• DATA FOR THIS TASK:
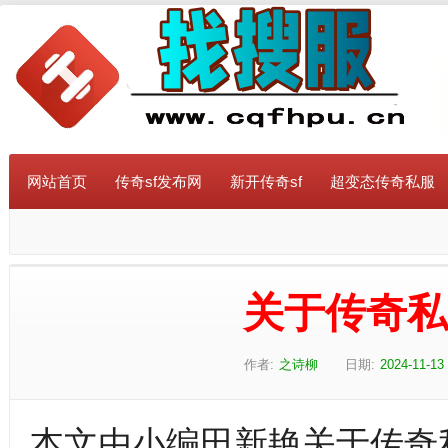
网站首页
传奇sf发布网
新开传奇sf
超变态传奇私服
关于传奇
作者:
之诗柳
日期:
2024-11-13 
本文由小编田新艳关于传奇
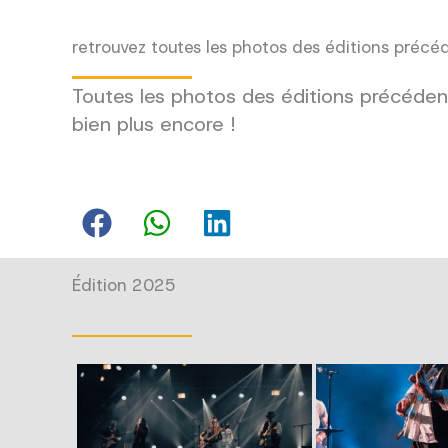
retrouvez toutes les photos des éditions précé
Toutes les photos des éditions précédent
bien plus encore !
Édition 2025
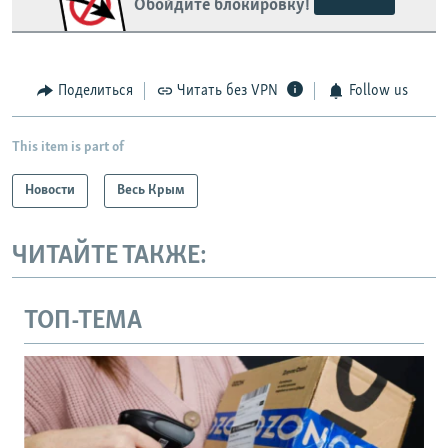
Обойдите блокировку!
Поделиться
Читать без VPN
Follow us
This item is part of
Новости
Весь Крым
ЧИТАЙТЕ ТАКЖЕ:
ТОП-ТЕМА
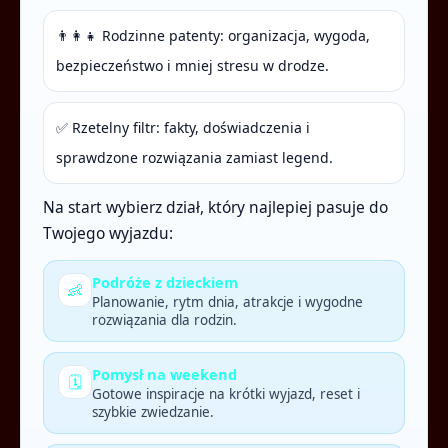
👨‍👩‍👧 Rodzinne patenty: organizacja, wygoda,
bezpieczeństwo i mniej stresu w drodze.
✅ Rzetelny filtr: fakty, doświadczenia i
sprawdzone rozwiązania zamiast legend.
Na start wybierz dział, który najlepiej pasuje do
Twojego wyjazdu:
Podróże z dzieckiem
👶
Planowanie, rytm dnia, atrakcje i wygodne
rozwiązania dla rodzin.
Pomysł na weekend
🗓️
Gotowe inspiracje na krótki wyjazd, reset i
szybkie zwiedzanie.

• INSTRUCTIONS TO FOLLOW:
Copy out every line of the entries that contains the word "photos", matching case exactly.

• ANSWER TO THE PROBLEM:
retrouvez toutes les photos des éditions précé
Toutes les photos des éditions précédent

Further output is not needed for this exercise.